A summary of some key takeaways in my own words:
- Talk to your prospects and customers to see what they need (and obviously listen). I’m not talking about social media monitoring or occasional meetings here, but about an actual plan whereby conversation reports are created that help you take decisions on facilitating the buy. It’s not only about “understanding” your customers. It’s also about “feeling” them. See the customer-centricity?
- Identify where the gaps are. Compare your goals, approach, way of working and strategy to what you actually discover about your customers and find an agreement, or better: a promise. That promise, along with the people who have to realize it and the people who buy it (also known as…customers) constitutes your brand. See the role of trust?

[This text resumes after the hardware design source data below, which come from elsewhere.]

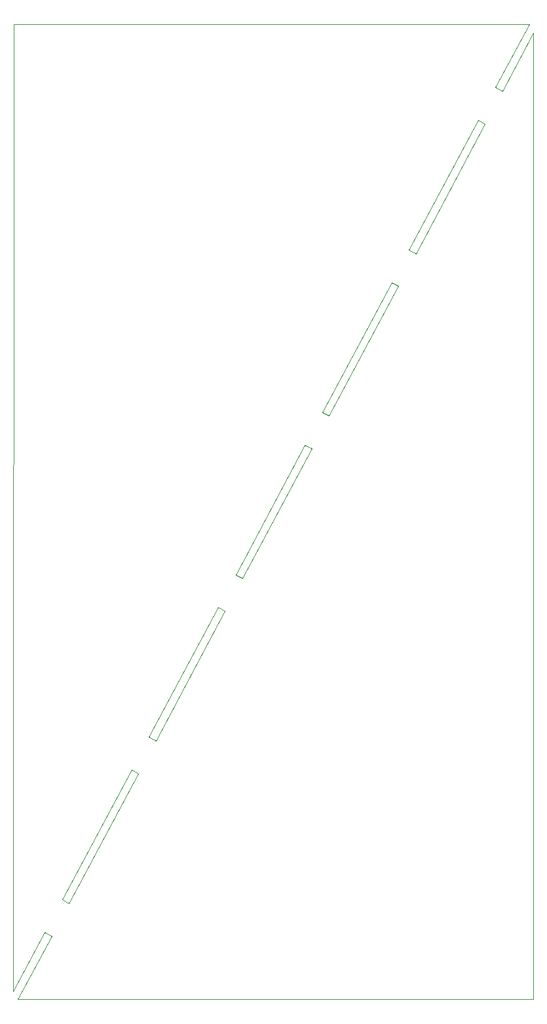
<source format=gbr>
G04 #@! TF.GenerationSoftware,KiCad,Pcbnew,5.1.4-e60b266~84~ubuntu18.04.1*
G04 #@! TF.CreationDate,2019-08-23T14:34:05+02:00*
G04 #@! TF.ProjectId,bcc1,62636331-2e6b-4696-9361-645f70636258,rev?*
G04 #@! TF.SameCoordinates,Original*
G04 #@! TF.FileFunction,Profile,NP*
%FSLAX46Y46*%
G04 Gerber Fmt 4.6, Leading zero omitted, Abs format (unit mm)*
G04 Created by KiCad (PCBNEW 5.1.4-e60b266~84~ubuntu18.04.1) date 2019-08-23 14:34:05*
%MOMM*%
%LPD*%
G04 APERTURE LIST*
%ADD10C,0.100000*%
G04 APERTURE END LIST*
D10*
X110940613Y-36919969D02*
X110058469Y-36448989D01*
X110058469Y-36448989D02*
X101109855Y-53209726D01*
X101109855Y-53209726D02*
X101991999Y-53680706D01*
X101991999Y-53680706D02*
X110940613Y-36919969D01*
X99738361Y-57901765D02*
X98856217Y-57430785D01*
X98856217Y-57430785D02*
X89907602Y-74191522D01*
X89907602Y-74191522D02*
X90789747Y-74662502D01*
X90789747Y-74662502D02*
X99738361Y-57901765D01*
X88536109Y-78883561D02*
X87653965Y-78412582D01*
X87653965Y-78412582D02*
X78705350Y-95173319D01*
X78705350Y-95173319D02*
X79587494Y-95644298D01*
X79587494Y-95644298D02*
X88536109Y-78883561D01*
X77333856Y-99865357D02*
X76451712Y-99394378D01*
X76451712Y-99394378D02*
X67503098Y-116155115D01*
X67503098Y-116155115D02*
X68385242Y-116626094D01*
X68385242Y-116626094D02*
X77333856Y-99865357D01*
X66131604Y-120847154D02*
X65249460Y-120376174D01*
X65249460Y-120376174D02*
X56300846Y-137136911D01*
X56300846Y-137136911D02*
X57182990Y-137607891D01*
X57182990Y-137607891D02*
X66131604Y-120847154D01*
X117211398Y-35430307D02*
X117190000Y-150000000D01*
X117190000Y-150000000D02*
X50566800Y-150000000D01*
X50566800Y-150000000D02*
X54929352Y-141828950D01*
X54929352Y-141828950D02*
X54047208Y-141357970D01*
X54047208Y-141357970D02*
X50000198Y-148938012D01*
X50000198Y-148938012D02*
X50001740Y-140678914D01*
X50001740Y-140678914D02*
X50002114Y-138678917D01*
X50002114Y-138678917D02*
X50023513Y-24109223D01*
X50023513Y-24109223D02*
X116646712Y-24109223D01*
X116646712Y-24109223D02*
X112312107Y-32227930D01*
X112312107Y-32227930D02*
X113194251Y-32698910D01*
X113194251Y-32698910D02*
X117213314Y-25171212D01*
X117213314Y-25171212D02*
X117211772Y-33430310D01*
X117211772Y-33430310D02*
X117213050Y-35430309D01*
X117213050Y-35430309D02*
X117211398Y-35430307D01*
M02*

</source>
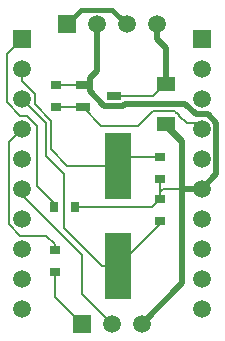
<source format=gbl>
G04 Layer_Physical_Order=2*
G04 Layer_Color=16711680*
%FSTAX24Y24*%
%MOIN*%
G70*
G01*
G75*
%ADD15C,0.0080*%
%ADD16C,0.0200*%
%ADD17C,0.0591*%
%ADD18R,0.0591X0.0591*%
%ADD19R,0.0591X0.0591*%
%ADD20R,0.0374X0.0315*%
%ADD21R,0.0315X0.0374*%
%ADD22R,0.0630X0.0492*%
%ADD23R,0.0472X0.0256*%
%ADD24R,0.0900X0.2200*%
%ADD25C,0.0150*%
D15*
X044Y0215D02*
Y0228D01*
X042Y0248D02*
X044Y0228D01*
X042Y0248D02*
Y025D01*
X0434Y0237D02*
X044673Y022427D01*
X0434Y0237D02*
Y025485D01*
X044Y0215D02*
X045Y0205D01*
X0425Y025116D02*
X043071Y024545D01*
X042819Y023435D02*
X0431Y023154D01*
Y022954D02*
Y023154D01*
Y0214D02*
X044Y0205D01*
X0431Y0214D02*
Y022246D01*
X041565Y026565D02*
X042Y027D01*
X041565Y02382D02*
Y026565D01*
Y02382D02*
X041949Y023435D01*
X042819D01*
X0415Y027884D02*
Y0295D01*
Y027884D02*
X041949Y027435D01*
X04218D01*
X0425Y027116D01*
Y025116D02*
Y027116D01*
X046346Y0244D02*
X0466Y024654D01*
X04378Y0244D02*
X046346D01*
X0428Y026085D02*
Y0272D01*
Y026085D02*
X0434Y025485D01*
X043071Y0244D02*
Y024545D01*
X0415Y0295D02*
X042Y03D01*
X043154Y028454D02*
X043174Y028474D01*
X043174Y027726D02*
X044032D01*
X043154Y027746D02*
X043174Y027726D01*
X044673Y022427D02*
X0452D01*
X0466Y023827D02*
Y023946D01*
X0452Y022427D02*
X0466Y023827D01*
X045481Y026054D02*
X0466D01*
X0452Y025773D02*
X045481Y026054D01*
X0466Y0249D02*
X0467Y025D01*
X0466Y024654D02*
Y0249D01*
Y025346D01*
X0467Y025D02*
X04735D01*
X043174Y028474D02*
X044032D01*
X042Y028D02*
X0428Y0272D01*
X043527Y025773D02*
X0452D01*
X042435Y02782D02*
Y02818D01*
X042435Y027819D02*
X042435Y02782D01*
X042435Y027819D02*
Y027819D01*
Y027819D02*
X04298Y027275D01*
Y02632D02*
Y027275D01*
Y02632D02*
X043527Y025773D01*
X042Y028616D02*
Y029D01*
Y028616D02*
X042435Y02818D01*
X04639Y0281D02*
X0468Y02851D01*
X045077Y0281D02*
X04639D01*
X0468Y027015D02*
Y027152D01*
Y027015D02*
X04735Y026465D01*
X044032Y027726D02*
X044658Y0271D01*
X045874D01*
X046374Y0276D01*
X0478Y0272D02*
X048Y027D01*
X0475Y0272D02*
X0478D01*
X046374Y0276D02*
X0471D01*
X047255Y027445D02*
X0475Y0272D01*
X047255Y027445D02*
Y027456D01*
X047173Y027538D02*
X047255Y027456D01*
X047162Y027538D02*
X047173D01*
X0471Y0276D02*
X047162Y027538D01*
D16*
X04735Y02185D02*
Y025D01*
X046Y0205D02*
X04735Y02185D01*
X0465Y03D02*
X0468Y0297D01*
Y02851D02*
Y0297D01*
X0465Y03D02*
Y0305D01*
X0445Y028942D02*
Y0305D01*
X044266Y028264D02*
X044758Y027772D01*
X045396D01*
X045464Y02784D01*
X04746D02*
X047804Y027495D01*
X048205D02*
X048495Y027205D01*
Y025495D02*
Y027205D01*
X044266Y028264D02*
Y028708D01*
X0445Y028942D01*
X045464Y02784D02*
X04746D01*
X047804Y027495D02*
X048205D01*
X04735Y025D02*
X048D01*
X04735Y026465D02*
Y026602D01*
X0468Y027152D02*
X04735Y026602D01*
X048Y025D02*
X048495Y025495D01*
X04735Y025D02*
Y026465D01*
D17*
X046Y0205D02*
D03*
X045D02*
D03*
X048Y021D02*
D03*
Y022D02*
D03*
Y023D02*
D03*
Y024D02*
D03*
Y025D02*
D03*
Y029D02*
D03*
Y028D02*
D03*
Y027D02*
D03*
Y026D02*
D03*
X042Y021D02*
D03*
Y022D02*
D03*
Y023D02*
D03*
Y024D02*
D03*
Y025D02*
D03*
Y029D02*
D03*
Y028D02*
D03*
Y027D02*
D03*
Y026D02*
D03*
X0445Y0305D02*
D03*
X0455D02*
D03*
X0465D02*
D03*
D18*
X044Y0205D02*
D03*
X0435Y0305D02*
D03*
D19*
X048Y03D02*
D03*
X042D02*
D03*
D20*
X0431Y022246D02*
D03*
Y022954D02*
D03*
X043154Y027746D02*
D03*
Y028454D02*
D03*
X0466Y025346D02*
D03*
Y026054D02*
D03*
Y024654D02*
D03*
Y023946D02*
D03*
D21*
X04378Y0244D02*
D03*
X043071D02*
D03*
D22*
X0468Y02851D02*
D03*
Y027152D02*
D03*
D23*
X045077Y0281D02*
D03*
X044032Y027726D02*
D03*
Y028474D02*
D03*
D24*
X0452Y025773D02*
D03*
Y022427D02*
D03*
D25*
X0435Y0305D02*
X04397Y03097D01*
X04503D02*
X0455Y0305D01*
X04397Y03097D02*
X04503D01*
M02*

</source>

- Make lots and lots of maps. Build a buying process roadmap, define your revenue growth goals and map out how to get there, put up the processes, get the right people and deploy: be ready to facilitate the buy by structuring your promise in every touch point. See the conversion?
- Measure and improve. Yes, you know that but how often do you forget it? No sales or marketing book is worth that name if it doesn’t explain what you need to do to keep facilitating the buy, improving the experiences, increasing those revenues and most of all keeping the customer-centric or people-centric promise. See the analytics?
People are at the heart of business success
Kristin wrote “here’s to your rising revenues” in my copy. Although I haven’t entirely finished reading yet, I know that it will indeed help many business grow their revenue by simply applying the customer-centric steps and advice Kristin provides.
Any business book that questions the traditional ways of thinking and/or turns them upside down today, almost like Nietzsche wanted to question every moral and philosophical so-called “self-evidence” or like Jung investigated the unconscious complexity behind the rational and emotional “self-evidence”, should be on your list right now.
The sun really doesn’t revolve around the earth and people – among others your customers but not only them – really are at the heart of business success.
Kristin’s virtue is to present a roadmap on how to actually get there. You just need to be convinced.